#### Activity:
Whenever a line in the material below contains "wash", copy that line.

#### Information shown:

-----

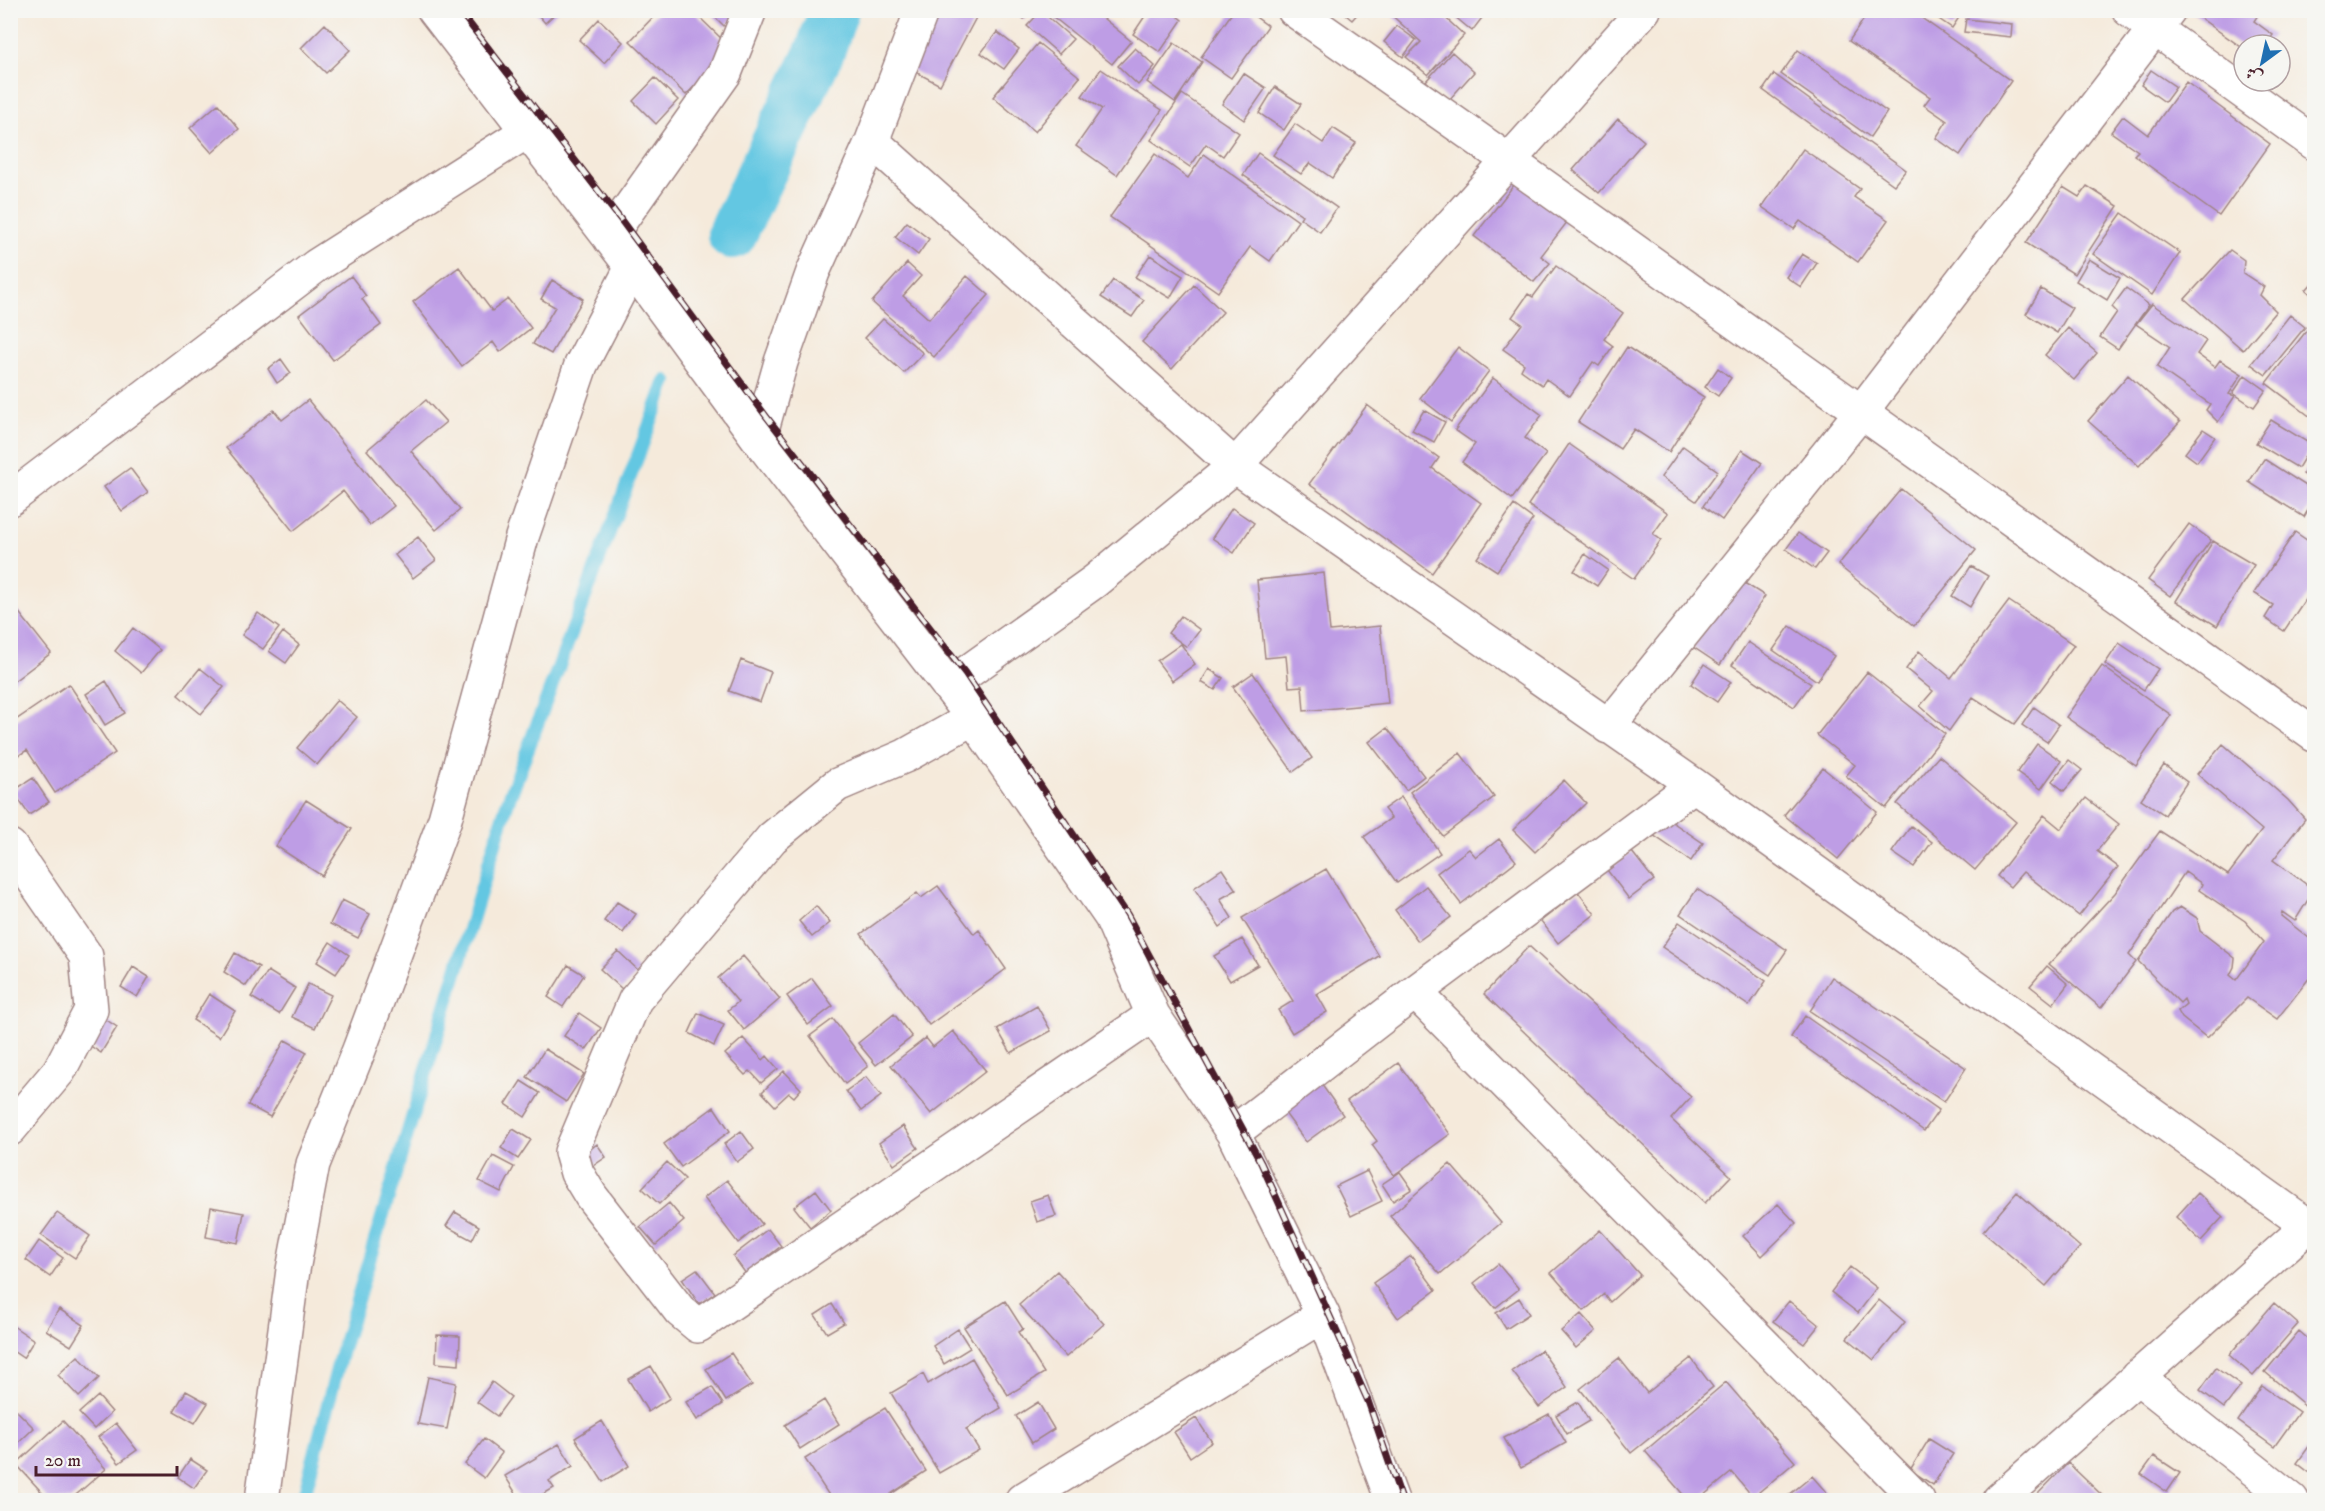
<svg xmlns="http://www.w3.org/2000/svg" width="2325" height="1511" font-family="'IM FELL DW Pica',Amiri,serif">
<rect width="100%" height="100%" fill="#f6f6f2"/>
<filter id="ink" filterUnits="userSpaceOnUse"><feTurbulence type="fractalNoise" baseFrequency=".0167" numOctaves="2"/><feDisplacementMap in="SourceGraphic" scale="12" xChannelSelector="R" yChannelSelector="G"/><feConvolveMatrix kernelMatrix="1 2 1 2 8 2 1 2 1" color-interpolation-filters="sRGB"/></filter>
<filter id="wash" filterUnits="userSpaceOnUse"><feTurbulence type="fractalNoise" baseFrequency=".008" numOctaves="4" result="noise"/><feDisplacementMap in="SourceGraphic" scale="24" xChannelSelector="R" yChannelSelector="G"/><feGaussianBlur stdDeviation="1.35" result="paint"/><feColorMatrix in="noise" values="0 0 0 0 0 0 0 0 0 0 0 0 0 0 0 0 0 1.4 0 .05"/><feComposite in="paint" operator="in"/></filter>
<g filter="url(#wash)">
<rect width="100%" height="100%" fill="#f5eadb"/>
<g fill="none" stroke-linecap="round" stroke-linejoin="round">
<path stroke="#64c7e2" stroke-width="14" d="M303,1500L342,1350L506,807L666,381"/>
<path stroke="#64c7e2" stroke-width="50" d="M732,234L820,51L834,10"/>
</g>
<g id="blocks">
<path fill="#be9de5" d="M534,10H559L545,23Z
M660,10H692L731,48L686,95L630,41Z
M708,10H741L725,27Z
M939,10L979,12L940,85L908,68Z
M1013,10H1030L1024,19Z
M1057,10H1093L1131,41L1112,64L1052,16Z
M1149,10H1169L1182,20L1160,52L1133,34Z
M1234,10H1246L1268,26L1231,78L1201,57Z
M1340,10H1361L1352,20Z
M1386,10H1437L1464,35L1428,75L1406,57L1421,42Z
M1447,10H1488L1472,31Z
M1870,10H1910L2011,81L1960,155L1936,138L1947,121L1924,105L1930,97L1849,41Z
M1940,10H1964L1952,28L1936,17Z
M2189,10H2252L2258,15L2254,21L2273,35L2266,45H2244V49Z
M1041,11L1073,39L1059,54L1027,26Z
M599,19L623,42L604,63L579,40Z
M1966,19L2012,24L2011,37L1964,32Z
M325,24L350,50L326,73L301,48Z
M1397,26L1416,40L1403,57L1384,42Z
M997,32L1019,49L1004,69L981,53Z
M1038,43L1080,77L1035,132L993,97Z
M1174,43L1202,62L1175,102L1147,82Z
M1135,48L1155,66L1138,85L1118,66Z
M1798,50L1887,112L1870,137L1781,74Z
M1452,52L1474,72L1448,101L1426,81Z
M1101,69L1162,110L1117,175L1076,146L1102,109L1082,96Z
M2151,70L2176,87L2165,102L2141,85Z
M1243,73L1266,88L1244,120L1222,104Z
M1774,74L1906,170L1894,185L1763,90Z
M655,78L678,100L656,124L633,101Z
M2186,82L2270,144L2219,216L2134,155L2138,151L2111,132L2123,116L2148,135Z
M1275,87L1301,104L1284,130L1259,113Z
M1182,94L1239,133L1223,156L1206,144L1190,167L1151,140Z
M218,104L239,129L212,153L190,128Z
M1618,119L1644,141L1599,193L1573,170Z
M1295,124L1323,143L1333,128L1356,143L1332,178L1310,163L1301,174L1273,155Z
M1803,149L1860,189L1854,197L1888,220L1858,262L1800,221L1794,229L1762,207Z
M1258,153L1337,208L1320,232L1300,218L1302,215L1243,175Z
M1155,154L1188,178L1204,154L1298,221L1270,261L1250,247L1218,292L1110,217Z
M1517,181L1568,221L1541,256L1550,263L1534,282L1474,236Z
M2087,186L2118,206L2074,274L2026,243L2063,187L2079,197Z
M2122,213L2180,253L2152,295L2093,254Z
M907,222L929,239L918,255L895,237Z
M2230,250L2244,260L2243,273L2264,287L2260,295L2276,311L2243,350L2185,299Z
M1802,254L1817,263L1801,287L1786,277Z
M1150,255L1183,276L1170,298L1135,277Z
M2089,259L2120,278L2107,300L2076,281Z
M907,263L921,276L903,296L929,319L967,276L989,295L934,357L872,302Z
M1556,266L1623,313L1604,339L1613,346L1599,366L1593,362L1570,396L1546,379L1542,385L1521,370L1524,364L1503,349L1522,324L1512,317L1528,294L1533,297Z
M459,267L492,311L508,299L531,328L500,352L493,342L462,366L413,302Z
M351,276L366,296L362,299L381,325L333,360L299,315Z
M552,280L583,299L551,354L533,344L555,307L541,299Z
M1113,280L1144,300L1132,317L1101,297Z
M2314,281V297L2306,290Z
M1194,285L1223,312L1172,369L1142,342Z
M2126,288L2149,305L2118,349L2100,337L2117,312L2112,307Z
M2041,289L2072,308L2057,333L2026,314Z
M2152,304L2206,341L2197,354L2215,367L2220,360L2242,374L2229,394L2235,396L2218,422L2206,410L2210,404L2157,367L2170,347L2136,324Z
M2290,315L2305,327L2266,375L2251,364Z
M883,319L923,353L904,373L865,338Z
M2314,321V415L2312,418L2266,383Z
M2068,328L2097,353L2074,380L2045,355Z
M1458,347L1489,371L1451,422L1420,398Z
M1627,347L1704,397L1669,452L1634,429L1620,449L1578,422Z
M281,359L291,373L277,383L268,369Z
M1718,368L1731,378L1718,396L1705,387Z
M2128,375L2180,422L2139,466L2088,421Z
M2245,375L2266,390L2254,407L2233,393Z
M1493,378L1542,415L1525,438L1546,454L1512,499L1462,462L1475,444L1455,430Z
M308,400L394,506L370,525L343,491L293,531L226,448L274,410L282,420Z
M426,400L446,422L411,451L460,510L436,530L367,450Z
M1367,405L1439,458L1432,468L1481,503L1432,573L1309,484Z
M1424,410L1445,422L1434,442L1412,430Z
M2271,420L2312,445L2298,468L2256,443Z
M2203,429L2215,437L2197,462L2185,453Z
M1569,444L1668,513L1653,534L1661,540L1634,579L1528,505Z
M1683,446L1718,471L1696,501L1661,477Z
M1742,450L1762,463L1722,520L1703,506Z
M2314,455V481L2303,474Z
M2264,459L2314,491V500L2304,517L2249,482Z
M130,468L148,492L122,511L104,487Z
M1901,489L1976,550L1914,626L1838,565Z
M1514,505L1533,519L1497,571L1477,558Z
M1232,508L1254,523L1234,553L1212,538Z
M2189,524L2211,540L2170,596L2148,580Z
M2295,532L2314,545V591L2312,589L2284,631L2265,618L2273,605L2254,593Z
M1798,533L1827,553L1815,569L1786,549Z
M418,537L436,560L413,578L395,555Z
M2213,541L2254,565L2217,626L2176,601Z
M1585,554L1608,570L1597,586L1574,571Z
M1971,566L1988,576L1970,607L1952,596Z
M1324,573L1330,631L1380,626L1388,703L1304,711L1302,686L1289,687L1286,656L1265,658L1257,580Z
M1738,579L1765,596L1720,665L1693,647Z
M10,601L51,653L10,684Z
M2009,601L2074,645L2015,724L1973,697L1949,731L1920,706L1933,691L1906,669L1919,651L1951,678Z
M258,613L279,628L263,649L242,635Z
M1181,616L1200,630L1187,647L1168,633Z
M1790,626L1834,656L1817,681L1773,650Z
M133,628L160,650L141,673L115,651Z
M283,632L299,645L286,663L269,651Z
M1748,642L1811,684L1794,707L1732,665Z
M2119,643L2158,669L2144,690L2105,664Z
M1181,644L1195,664L1172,681L1157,661Z
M741,660L771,672L760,702L729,691Z
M1704,664L1731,682L1717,702L1691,684Z
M2102,666L2171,715L2136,766L2066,717Z
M200,668L224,687L201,714L178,695Z
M1209,669L1223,678L1215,690L1201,682Z
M1867,672L1945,734L1886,808L1846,776L1855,765L1817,735Z
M1253,673L1312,758L1293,772L1233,687Z
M106,681L125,713L105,725L86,694Z
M69,684L115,753L55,793L27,750L10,761V738L15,736L10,730V724Z
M337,700L357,717L317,765L297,748Z
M2034,707L2059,725L2047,742L2022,725Z
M1387,728L1424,776L1406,790L1369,742Z
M2037,744L2061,761L2041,789L2017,772Z
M2223,744L2288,800L2305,819L2273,860L2314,890L2295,921L2282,912L2281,916L2314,942V972L2277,1019L2247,998L2207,1038L2182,1018L2178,1011L2186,1004L2184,999L2180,1003L2138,961L2172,912L2180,907L2197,918L2200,931L2235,958L2234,967L2230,975L2236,980L2264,942L2245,921L2199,890L2202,884L2185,872L2129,955L2136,962L2101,1008L2049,964L2115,893L2160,831L2228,875L2262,830L2197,774Z
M1460,753L1494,797L1443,836L1410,792Z
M1939,756L2016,822L1975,870L1897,804Z
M2069,760L2082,770L2064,791L2052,781Z
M2164,765L2187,782L2165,815L2141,799Z
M1823,768L1877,812L1838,859L1784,815Z
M33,778L49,802L29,815L13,791Z
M1564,780L1586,803L1535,852L1513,830Z
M1401,797L1440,853L1397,883L1364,837L1391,818L1384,809Z
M2086,798L2119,824L2097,851L2118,867L2079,916L2023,872L2010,887L1997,876L2044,815L2061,829Z
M306,800L352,829L322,876L276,846Z
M1662,815L1703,843L1691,861L1650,833Z
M1911,826L1932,842L1914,867L1892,852Z
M1499,839L1516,861L1461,904L1437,873L1469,849L1476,857Z
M1632,852L1654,880L1629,899L1607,870Z
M1222,869L1236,890L1220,899L1232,918L1220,927L1194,888Z
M1326,869L1379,956L1317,994L1327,1012L1292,1033L1278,1010L1293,1001L1242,918Z
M938,886L974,934L979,930L1006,969L929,1025L861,934L917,893L921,898Z
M1426,886L1451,917L1418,941L1395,910Z
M1697,889L1787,950L1770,975L1680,914Z
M1578,892L1595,914L1558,943L1541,921Z
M342,900L370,914L358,938L330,924Z
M617,902L636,914L623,933L604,921Z
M816,906L830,923L812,937L799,921Z
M1679,922L1766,981L1749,1006L1662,947Z
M1242,939L1258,965L1230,981L1214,956Z
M330,942L349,955L336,974L317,962Z
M1529,946L1691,1097L1671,1119L1731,1176L1705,1203L1484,994Z
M618,951L639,971L622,989L600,969Z
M235,953L259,967L246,986L224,972Z
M743,956L780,999L744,1030L728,1010L738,1002L718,978Z
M568,965L584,975L563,1007L548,997Z
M2047,966L2068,984L2053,1004L2030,986Z
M133,967L149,977L137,997L121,987Z
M268,971L295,988L279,1014L251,997Z
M1832,977L1966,1068L1944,1102L1810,1011Z
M812,978L833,1006L808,1025L787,996Z
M308,984L331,995L315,1028L292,1017Z
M209,994L235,1011L219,1037L193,1020Z
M1037,1006L1051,1031L1011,1053L997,1029Z
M579,1013L601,1028L586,1050L564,1036Z
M698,1013L724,1025L714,1046L689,1033Z
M894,1014L912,1037L876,1065L858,1043Z
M99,1015L117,1027L101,1053L83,1041Z
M1805,1016L1939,1110L1924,1131L1791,1037Z
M833,1019L868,1066L845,1084L810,1036Z
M953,1031L986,1071L931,1114L891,1065L926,1038L933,1047Z
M743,1038L763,1060L767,1056L778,1069L761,1083L750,1071L745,1075L725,1054Z
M285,1040L307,1052L270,1117L248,1105Z
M545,1049L584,1074L566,1102L527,1077Z
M1398,1063L1450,1134L1394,1175L1372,1145L1377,1141L1347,1101Z
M784,1071L801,1089L794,1097L789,1093L775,1106L762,1092Z
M866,1077L881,1096L861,1111L846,1091Z
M1317,1078L1343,1115L1306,1142L1279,1105Z
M521,1081L540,1093L525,1117L506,1104Z
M714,1107L730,1131L681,1167L664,1144Z
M903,1126L918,1148L894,1165L879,1143Z
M513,1129L531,1140L518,1159L501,1148Z
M741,1131L754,1149L737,1162L724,1144Z
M597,1144L606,1157L590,1168L582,1156Z
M493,1156L514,1167L501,1192L479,1181Z
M667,1162L685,1179L659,1204L642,1188Z
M1450,1164L1501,1223L1440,1274L1390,1216Z
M1367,1171L1382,1201L1351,1216L1336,1186Z
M1400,1172L1412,1189L1393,1201L1382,1184Z
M727,1180L762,1224L738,1243L704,1198Z
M816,1190L831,1210L810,1227L794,1207Z
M2017,1192L2080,1247L2046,1286L1983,1232Z
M2198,1193L2223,1217L2201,1241L2176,1217Z
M1048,1195L1056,1216L1037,1222L1030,1201Z
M669,1203L684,1221L656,1245L640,1227Z
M1778,1204L1796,1223L1762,1256L1743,1236Z
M211,1207L244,1213L238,1243L206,1237Z
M455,1212L479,1226L472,1240L446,1226Z
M57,1213L90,1236L75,1258L41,1235Z
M768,1229L781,1246L746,1274L733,1256Z
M1600,1230L1640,1275L1610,1302L1604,1294L1584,1311L1551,1273Z
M39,1241L63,1258L50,1277L26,1260Z
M1411,1256L1436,1290L1398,1318L1373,1283Z
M1498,1264L1519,1289L1495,1308L1474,1283Z
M1850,1267L1877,1288L1858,1313L1831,1292Z
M697,1269L715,1293L699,1304L682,1279Z
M1057,1271L1104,1324L1066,1357L1019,1305Z
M1519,1298L1529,1314L1506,1329L1496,1313Z
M1879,1300L1905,1322L1874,1360L1847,1338Z
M1005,1301L1023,1329L1018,1332L1044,1373L1008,1395L964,1327Z
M1789,1301L1819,1325L1804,1344L1773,1321Z
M2274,1303L2298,1324L2253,1376L2229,1355Z
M832,1304L844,1323L827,1333L815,1315Z
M59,1309L84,1325L71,1346L46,1330Z
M1581,1314L1596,1331L1576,1348L1561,1331Z
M10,1324L34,1340L23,1358L10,1349Z
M958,1329L970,1348L944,1364L933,1346Z
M2299,1331L2314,1344V1398L2307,1407L2265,1372Z
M437,1335L460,1336L459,1365L436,1363Z
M1541,1350L1567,1387L1539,1407L1512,1371Z
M731,1353L752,1385L726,1401L706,1369Z
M78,1356L99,1378L79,1397L58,1375Z
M972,1358L1001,1408L966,1429L979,1450L939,1473L891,1393L923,1374L928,1384Z
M1619,1358L1647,1393L1691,1358L1713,1387L1631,1453L1580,1389Z
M651,1366L670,1398L648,1412L628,1379Z
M2216,1368L2241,1386L2224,1408L2200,1390Z
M428,1377L456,1383L447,1429L418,1424Z
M492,1382L511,1397L497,1416L477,1402Z
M1726,1382L1795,1462L1753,1497L1732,1472L1698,1500H1688L1645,1451Z
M2262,1386L2299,1412L2274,1447L2238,1421Z
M712,1387L723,1404L697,1420L686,1402Z
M186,1391L208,1403L195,1423L174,1411Z
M98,1396L112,1412L94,1429L79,1413Z
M824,1400L839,1424L800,1449L785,1425Z
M1038,1402L1054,1429L1032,1443L1016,1416Z
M1578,1402L1589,1421L1567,1434L1556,1415Z
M885,1408L926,1471L891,1494L896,1500H832L805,1459Z
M16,1410L34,1428L10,1451V1415Z
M1549,1414L1566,1443L1521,1468L1504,1438Z
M1196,1418L1212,1442L1190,1457L1174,1432Z
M63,1421L106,1469L70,1500H49L16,1464Z
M602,1421L629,1466L603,1482L575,1438Z
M116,1423L137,1450L119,1463L98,1437Z
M484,1439L502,1453L484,1478L465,1464Z
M1929,1439L1953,1454L1933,1485L1910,1470Z
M559,1444L573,1466L549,1481L554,1488L533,1500H520L505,1476Z
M2310,1445L2314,1448V1476L2297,1463Z
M2154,1456L2180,1473L2167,1492L2141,1474Z
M190,1459L207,1470L194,1488L178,1477Z
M2068,1463L2107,1500H2032Z
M1812,1476L1833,1500H1783Z"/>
</g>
</g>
<g filter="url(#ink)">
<use href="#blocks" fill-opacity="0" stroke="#a08483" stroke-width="1.5"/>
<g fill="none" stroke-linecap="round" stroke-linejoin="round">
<g stroke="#a08483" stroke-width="36">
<path id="minor" d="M434,10L632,267L759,440L973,718L1111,917L1153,1015L1233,1133L1323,1315L1392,1500
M1294,10L1509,161L2314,735
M2129,10L2314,143
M872,141L1235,466L1694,785L2314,1230
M610,239L621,220L725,73L750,10
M759,440L781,362L813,272L872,141L922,10
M10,499L316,266L526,132
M948,686L1095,581L1235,466L1644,10
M973,718L905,756L837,785L772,838L635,1000L571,1152L577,1173L591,1196L680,1311L698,1326L1153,1015
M1608,727L1861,412L2169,10
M10,846L86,956L91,1010L59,1071L10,1129
M1415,992L1918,1500
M1233,1133L1415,992L1694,785
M2137,1377L2292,1500
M262,1500L293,1270L313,1164L359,1050L445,819L522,537L581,365L632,267
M1022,1500L1323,1315
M1999,1500L2314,1221"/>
</g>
<use href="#minor" stroke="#fff" stroke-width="33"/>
<g stroke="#4a1f2b" stroke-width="7">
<path id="rail" d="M459,10L621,220L766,416L965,673L1127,914L1261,1163L1368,1401L1402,1500"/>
</g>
<use href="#rail" stroke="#f6f6f2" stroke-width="4.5" stroke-dasharray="14" stroke-linecap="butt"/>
</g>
</g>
<rect width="2325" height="1511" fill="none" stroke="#f6f6f2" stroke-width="36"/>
<g transform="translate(2262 63) rotate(213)"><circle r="28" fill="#f6f6f2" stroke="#b1a0a2" stroke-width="1.5"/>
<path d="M0-4.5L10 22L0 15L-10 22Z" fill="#1f6fb2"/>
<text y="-9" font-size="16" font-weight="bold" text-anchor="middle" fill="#4a1f2b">ش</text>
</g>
<path d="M36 1466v9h141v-9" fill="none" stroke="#4a1f2b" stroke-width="3"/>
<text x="45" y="1466" font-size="18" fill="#4a1f2b" stroke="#f6f6f2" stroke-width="4.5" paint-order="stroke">20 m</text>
</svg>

-----

#### Response to this task:
<filter id="wash" filterUnits="userSpaceOnUse"><feTurbulence type="fractalNoise" baseFrequency=".008" numOctaves="4" result="noise"/><feDisplacementMap in="SourceGraphic" scale="24" xChannelSelector="R" yChannelSelector="G"/><feGaussianBlur stdDeviation="1.35" result="paint"/><feColorMatrix in="noise" values="0 0 0 0 0 0 0 0 0 0 0 0 0 0 0 0 0 1.4 0 .05"/><feComposite in="paint" operator="in"/></filter>
<g filter="url(#wash)">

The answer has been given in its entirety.